● **GIVEN TEXT**
+--

Once again the sounds of baseball and bath fill the house...

I love my home!



In-N-Out...



For those counting down the days till the 60th Anniversary 25 cent burger extravaganza.... Read and weep. If it sounds too good to be true, chances are.....

Wednesday, October 15, 2008

Sidehugs and Handshakes....

I'm a hugger - always have been. I appreciate a good hug and am always happy to give one. I grew up in a huggy house - a very long line of huggers. My dad's perhaps the biggest hugger of all. Twas always common for me to greet my friends - both male and female - with a hug. Nothing awkward, nothing sensual, just a good solid "you're my friend and I'm happy to see you..." hug. But I fear the hug's losing credence these days. Not certain if it's just not politically correct, perhaps a bit gay if the same sex, maybe sexual harassment if the opposite... not sure. But I like the hug. There are still a few people in my circle that I can count on for a good hug and I always look forward to seeing them coming my way. My wife of course is one. My son - depends. He's mostly a high five guy. Nothing wrong with the high five - but it's no hug. I think he'll come around. Curtis and Kristi... huggers. Brenda.... a great hug. Wes.... definitely a hug - and usually accompanied with the line from Tommy Boy... "brothers don't shake hands.... brothers gotta hug!" Mostly it's important to know who is and who isn't. There's not much more awkward than going in for the hug with a non-hugger. You can try to roll out for the side hug - but it's typically even more awkward by that point. And I kinda don't get the side hug - except where height or size issues prevail. But overall just seems a little impersonal and somewhat demeaning to me. It kinda says "yeah - I acknowledge your acquaintance and should probably show some form of recognition as to your presence - but I'd rather not." I almost feel that the high five beats the side hug - it's at least got enthusiasm and good contact. However - being in ministry and all - I practice the side hug often. But I like that the old folks go right in for the full frontal. They're not the least bit concerned with any new fangled political correctness - they're getting the real deal and leaving a trail of cheap perfume behind. I like that!

+--

● **MATERIAL SHOWN**
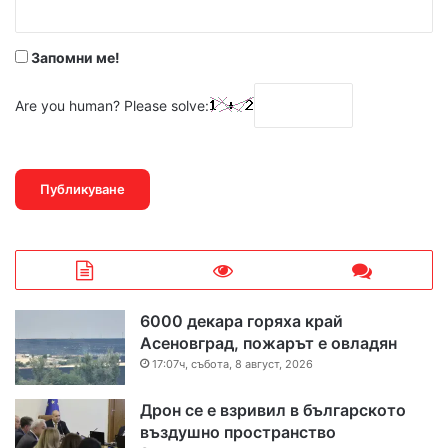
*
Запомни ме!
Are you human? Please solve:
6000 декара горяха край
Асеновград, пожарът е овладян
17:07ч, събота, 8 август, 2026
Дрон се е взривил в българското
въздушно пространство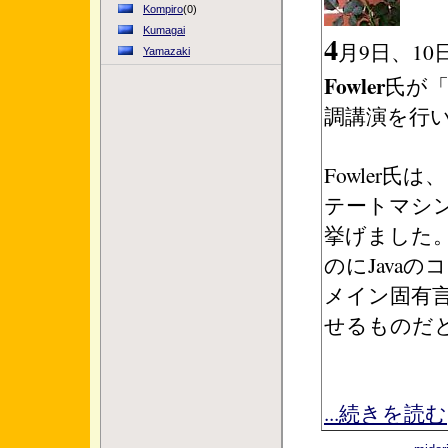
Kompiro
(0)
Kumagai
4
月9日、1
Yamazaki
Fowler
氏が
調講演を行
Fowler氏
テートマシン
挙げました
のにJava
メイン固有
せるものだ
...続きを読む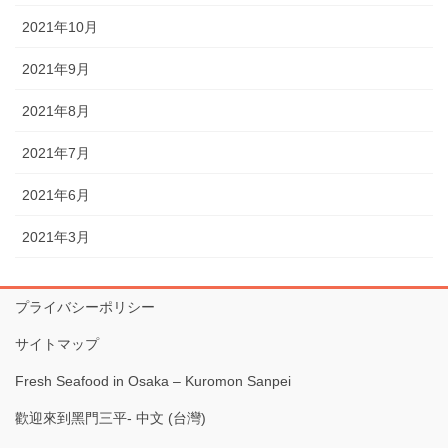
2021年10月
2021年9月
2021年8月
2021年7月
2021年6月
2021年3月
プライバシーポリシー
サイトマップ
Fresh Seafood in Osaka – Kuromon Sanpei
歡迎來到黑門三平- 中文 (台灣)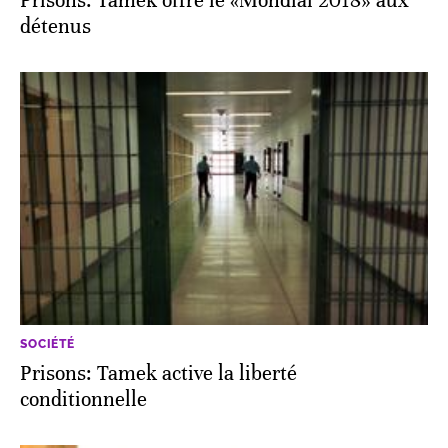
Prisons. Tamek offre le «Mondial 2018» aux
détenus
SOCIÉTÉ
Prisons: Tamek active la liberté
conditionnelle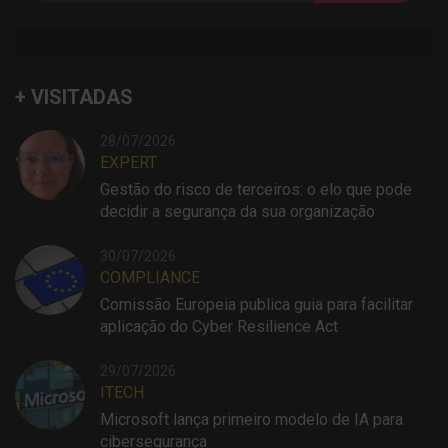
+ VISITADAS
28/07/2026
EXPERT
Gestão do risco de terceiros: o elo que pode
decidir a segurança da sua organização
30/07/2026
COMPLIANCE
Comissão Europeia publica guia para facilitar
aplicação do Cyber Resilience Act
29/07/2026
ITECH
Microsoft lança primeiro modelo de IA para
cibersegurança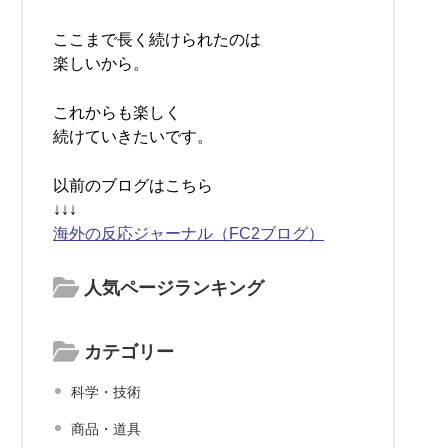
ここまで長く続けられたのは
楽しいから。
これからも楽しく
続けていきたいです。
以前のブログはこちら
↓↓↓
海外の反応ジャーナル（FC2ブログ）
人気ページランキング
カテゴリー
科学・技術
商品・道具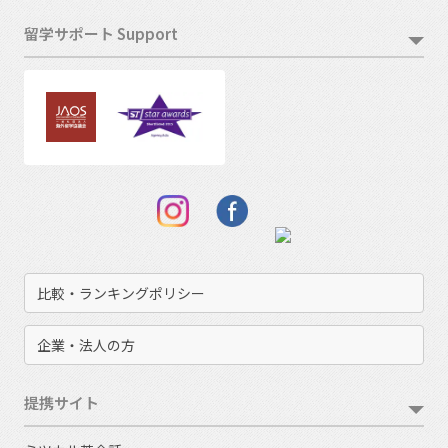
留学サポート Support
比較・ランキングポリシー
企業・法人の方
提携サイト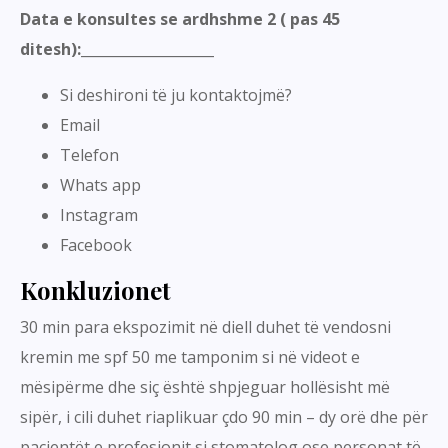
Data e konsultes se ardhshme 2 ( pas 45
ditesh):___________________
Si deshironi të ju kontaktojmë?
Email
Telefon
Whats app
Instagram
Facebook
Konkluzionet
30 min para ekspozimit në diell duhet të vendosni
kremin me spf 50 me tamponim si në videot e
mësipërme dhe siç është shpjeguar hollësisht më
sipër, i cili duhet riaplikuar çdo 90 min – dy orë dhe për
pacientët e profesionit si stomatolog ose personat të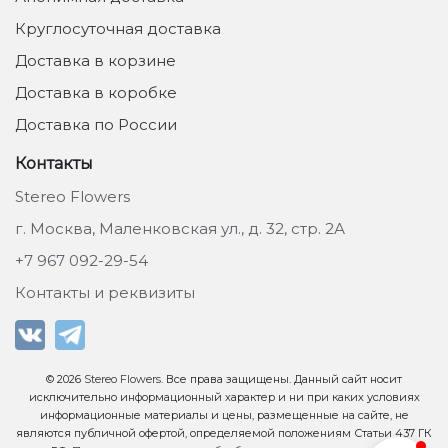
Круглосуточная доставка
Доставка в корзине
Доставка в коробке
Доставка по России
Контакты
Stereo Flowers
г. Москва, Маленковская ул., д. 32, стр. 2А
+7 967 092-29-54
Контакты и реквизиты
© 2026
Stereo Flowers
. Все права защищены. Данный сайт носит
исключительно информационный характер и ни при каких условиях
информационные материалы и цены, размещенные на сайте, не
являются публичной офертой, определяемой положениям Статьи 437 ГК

+--

Continue the blog post about hugging and side hugs, starting right after its final sentence.

Then the handshake... who knows anymore. As a rule of thumb I like the traditional hand in hand handshake. It should be firm as to imply sincerity, but not so hard as to appear inconsiderate. And by all means it should require full engagement. Neither party should stop short of the skin between the thumb and index finger coming in full contact. One party squeezing the others fingers doesn't constitute a handshake. That piece of skin is there primarily for the purpose of shaking hands and should be fully utilized. The best method for insuring this is to move your hand toward the other party at a slow to medium speed - then accelerate to a fast speed as you slip your hand all the way into the clasp of theirs. Especially if you know the other party has a tendency to grab the fingers. (I learned this at church as a youth. Ray Walters, God bless him, was a finger shaker.) Just 3 or 4 moderate shakes is good. Not too vigorous. The second hand is not needed to sandwich the original two - one is sufficient. Then release in an appropriate time frame.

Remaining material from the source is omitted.